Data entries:
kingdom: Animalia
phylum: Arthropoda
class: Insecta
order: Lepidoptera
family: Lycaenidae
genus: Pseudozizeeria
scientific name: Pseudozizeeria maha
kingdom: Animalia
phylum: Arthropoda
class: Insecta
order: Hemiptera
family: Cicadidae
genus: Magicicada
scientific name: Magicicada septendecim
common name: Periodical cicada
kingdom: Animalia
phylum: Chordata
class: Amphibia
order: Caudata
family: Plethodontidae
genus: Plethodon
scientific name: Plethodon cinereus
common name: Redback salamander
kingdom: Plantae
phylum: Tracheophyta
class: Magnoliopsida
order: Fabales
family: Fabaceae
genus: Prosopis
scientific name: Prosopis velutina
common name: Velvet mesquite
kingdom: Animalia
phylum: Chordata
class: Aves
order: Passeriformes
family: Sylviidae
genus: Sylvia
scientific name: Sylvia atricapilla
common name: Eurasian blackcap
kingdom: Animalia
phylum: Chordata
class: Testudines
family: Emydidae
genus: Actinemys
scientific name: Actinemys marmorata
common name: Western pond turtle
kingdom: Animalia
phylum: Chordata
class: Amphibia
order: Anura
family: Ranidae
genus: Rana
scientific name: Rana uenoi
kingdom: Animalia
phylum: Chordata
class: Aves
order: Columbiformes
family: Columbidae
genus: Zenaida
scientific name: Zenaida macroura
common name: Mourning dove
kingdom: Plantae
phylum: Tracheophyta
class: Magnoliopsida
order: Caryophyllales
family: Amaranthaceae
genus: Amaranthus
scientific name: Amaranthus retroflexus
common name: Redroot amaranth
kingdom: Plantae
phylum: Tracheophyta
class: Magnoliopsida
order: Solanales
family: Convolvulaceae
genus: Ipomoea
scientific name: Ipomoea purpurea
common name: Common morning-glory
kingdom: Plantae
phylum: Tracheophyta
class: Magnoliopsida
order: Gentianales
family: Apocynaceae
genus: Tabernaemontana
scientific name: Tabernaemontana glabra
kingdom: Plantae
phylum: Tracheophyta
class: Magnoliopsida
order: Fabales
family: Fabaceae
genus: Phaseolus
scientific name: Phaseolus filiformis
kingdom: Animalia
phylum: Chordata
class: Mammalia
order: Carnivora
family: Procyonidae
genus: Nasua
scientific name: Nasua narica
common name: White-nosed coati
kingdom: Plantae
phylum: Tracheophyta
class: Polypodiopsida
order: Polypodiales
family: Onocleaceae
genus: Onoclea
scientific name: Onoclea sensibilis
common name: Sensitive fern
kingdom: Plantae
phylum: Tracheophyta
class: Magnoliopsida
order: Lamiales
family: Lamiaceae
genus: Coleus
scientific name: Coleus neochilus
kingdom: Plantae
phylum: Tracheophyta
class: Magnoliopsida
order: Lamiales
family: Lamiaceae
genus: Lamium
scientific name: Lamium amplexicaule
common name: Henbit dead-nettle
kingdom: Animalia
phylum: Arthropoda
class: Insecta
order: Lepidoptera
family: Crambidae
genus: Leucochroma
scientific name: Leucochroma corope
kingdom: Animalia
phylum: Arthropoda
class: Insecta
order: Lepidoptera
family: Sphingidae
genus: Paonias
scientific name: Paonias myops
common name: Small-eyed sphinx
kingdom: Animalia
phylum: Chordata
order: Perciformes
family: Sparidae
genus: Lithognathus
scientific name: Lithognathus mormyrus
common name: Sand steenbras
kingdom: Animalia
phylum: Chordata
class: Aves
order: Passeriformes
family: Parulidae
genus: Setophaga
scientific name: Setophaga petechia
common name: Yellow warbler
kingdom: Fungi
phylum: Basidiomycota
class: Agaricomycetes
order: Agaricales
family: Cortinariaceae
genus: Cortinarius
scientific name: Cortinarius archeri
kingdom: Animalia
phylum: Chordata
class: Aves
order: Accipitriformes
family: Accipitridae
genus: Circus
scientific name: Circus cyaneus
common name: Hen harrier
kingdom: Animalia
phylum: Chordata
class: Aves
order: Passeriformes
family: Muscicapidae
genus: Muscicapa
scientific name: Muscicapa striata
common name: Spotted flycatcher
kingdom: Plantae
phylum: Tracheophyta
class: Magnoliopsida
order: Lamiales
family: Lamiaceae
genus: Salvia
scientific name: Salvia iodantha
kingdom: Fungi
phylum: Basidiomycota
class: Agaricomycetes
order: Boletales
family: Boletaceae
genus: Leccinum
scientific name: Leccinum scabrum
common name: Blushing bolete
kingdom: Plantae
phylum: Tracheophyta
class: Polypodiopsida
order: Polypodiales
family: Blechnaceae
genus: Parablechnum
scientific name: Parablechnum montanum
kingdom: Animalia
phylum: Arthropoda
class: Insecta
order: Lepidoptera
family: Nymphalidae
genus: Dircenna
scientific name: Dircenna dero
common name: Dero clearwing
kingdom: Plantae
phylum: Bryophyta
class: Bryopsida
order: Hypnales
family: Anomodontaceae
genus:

Given problem => Rewrite the lines of all the rows above as one numbered list, and leave out any blank lines.

Full answer =>
1. kingdom: Animalia
2. phylum: Arthropoda
3. class: Insecta
4. order: Lepidoptera
5. family: Lycaenidae
6. genus: Pseudozizeeria
7. scientific name: Pseudozizeeria maha
8. kingdom: Animalia
9. phylum: Arthropoda
10. class: Insecta
11. order: Hemiptera
12. family: Cicadidae
13. genus: Magicicada
14. scientific name: Magicicada septendecim
15. common name: Periodical cicada
16. kingdom: Animalia
17. phylum: Chordata
18. class: Amphibia
19. order: Caudata
20. family: Plethodontidae
21. genus: Plethodon
22. scientific name: Plethodon cinereus
23. common name: Redback salamander
24. kingdom: Plantae
25. phylum: Tracheophyta
26. class: Magnoliopsida
27. order: Fabales
28. family: Fabaceae
29. genus: Prosopis
30. scientific name: Prosopis velutina
31. common name: Velvet mesquite
32. kingdom: Animalia
33. phylum: Chordata
34. class: Aves
35. order: Passeriformes
36. family: Sylviidae
37. genus: Sylvia
38. scientific name: Sylvia atricapilla
39. common name: Eurasian blackcap
40. kingdom: Animalia
41. phylum: Chordata
42. class: Testudines
43. family: Emydidae
44. genus: Actinemys
45. scientific name: Actinemys marmorata
46. common name: Western pond turtle
47. kingdom: Animalia
48. phylum: Chordata
49. class: Amphibia
50. order: Anura
51. family: Ranidae
52. genus: Rana
53. scientific name: Rana uenoi
54. kingdom: Animalia
55. phylum: Chordata
56. class: Aves
57. order: Columbiformes
58. family: Columbidae
59. genus: Zenaida
60. scientific name: Zenaida macroura
61. common name: Mourning dove
62. kingdom: Plantae
63. phylum: Tracheophyta
64. class: Magnoliopsida
65. order: Caryophyllales
66. family: Amaranthaceae
67. genus: Amaranthus
68. scientific name: Amaranthus retroflexus
69. common name: Redroot amaranth
70. kingdom: Plantae
71. phylum: Tracheophyta
72. class: Magnoliopsida
73. order: Solanales
74. family: Convolvulaceae
75. genus: Ipomoea
76. scientific name: Ipomoea purpurea
77. common name: Common morning-glory
78. kingdom: Plantae
79. phylum: Tracheophyta
80. class: Magnoliopsida
81. order: Gentianales
82. family: Apocynaceae
83. genus: Tabernaemontana
84. scientific name: Tabernaemontana glabra
85. kingdom: Plantae
86. phylum: Tracheophyta
87. class: Magnoliopsida
88. order: Fabales
89. family: Fabaceae
90. genus: Phaseolus
91. scientific name: Phaseolus filiformis
92. kingdom: Animalia
93. phylum: Chordata
94. class: Mammalia
95. order: Carnivora
96. family: Procyonidae
97. genus: Nasua
98. scientific name: Nasua narica
99. common name: White-nosed coati
100. kingdom: Plantae
101. phylum: Tracheophyta
102. class: Polypodiopsida
103. order: Polypodiales
104. family: Onocleaceae
105. genus: Onoclea
106. scientific name: Onoclea sensibilis
107. common name: Sensitive fern
108. kingdom: Plantae
109. phylum: Tracheophyta
110. class: Magnoliopsida
111. order: Lamiales
112. family: Lamiaceae
113. genus: Coleus
114. scientific name: Coleus neochilus
115. kingdom: Plantae
116. phylum: Tracheophyta
117. class: Magnoliopsida
118. order: Lamiales
119. family: Lamiaceae
120. genus: Lamium
121. scientific name: Lamium amplexicaule
122. common name: Henbit dead-nettle
123. kingdom: Animalia
124. phylum: Arthropoda
125. class: Insecta
126. order: Lepidoptera
127. family: Crambidae
128. genus: Leucochroma
129. scientific name: Leucochroma corope
130. kingdom: Animalia
131. phylum: Arthropoda
132. class: Insecta
133. order: Lepidoptera
134. family: Sphingidae
135. genus: Paonias
136. scientific name: Paonias myops
137. common name: Small-eyed sphinx
138. kingdom: Animalia
139. phylum: Chordata
140. order: Perciformes
141. family: Sparidae
142. genus: Lithognathus
143. scientific name: Lithognathus mormyrus
144. common name: Sand steenbras
145. kingdom: Animalia
146. phylum: Chordata
147. class: Aves
148. order: Passeriformes
149. family: Parulidae
150. genus: Setophaga
151. scientific name: Setophaga petechia
152. common name: Yellow warbler
153. kingdom: Fungi
154. phylum: Basidiomycota
155. class: Agaricomycetes
156. order: Agaricales
157. family: Cortinariaceae
158. genus: Cortinarius
159. scientific name: Cortinarius archeri
160. kingdom: Animalia
161. phylum: Chordata
162. class: Aves
163. order: Accipitriformes
164. family: Accipitridae
165. genus: Circus
166. scientific name: Circus cyaneus
167. common name: Hen harrier
168. kingdom: Animalia
169. phylum: Chordata
170. class: Aves
171. order: Passeriformes
172. family: Muscicapidae
173. genus: Muscicapa
174. scientific name: Muscicapa striata
175. common name: Spotted flycatcher
176. kingdom: Plantae
177. phylum: Tracheophyta
178. class: Magnoliopsida
179. order: Lamiales
180. family: Lamiaceae
181. genus: Salvia
182. scientific name: Salvia iodantha
183. kingdom: Fungi
184. phylum: Basidiomycota
185. class: Agaricomycetes
186. order: Boletales
187. family: Boletaceae
188. genus: Leccinum
189. scientific name: Leccinum scabrum
190. common name: Blushing bolete
191. kingdom: Plantae
192. phylum: Tracheophyta
193. class: Polypodiopsida
194. order: Polypodiales
195. family: Blechnaceae
196. genus: Parablechnum
197. scientific name: Parablechnum montanum
198. kingdom: Animalia
199. phylum: Arthropoda
200. class: Insecta
201. order: Lepidoptera
202. family: Nymphalidae
203. genus: Dircenna
204. scientific name: Dircenna dero
205. common name: Dero clearwing
206. kingdom: Plantae
207. phylum: Bryophyta
208. class: Bryopsida
209. order: Hypnales
210. family: Anomodontaceae
211. genus:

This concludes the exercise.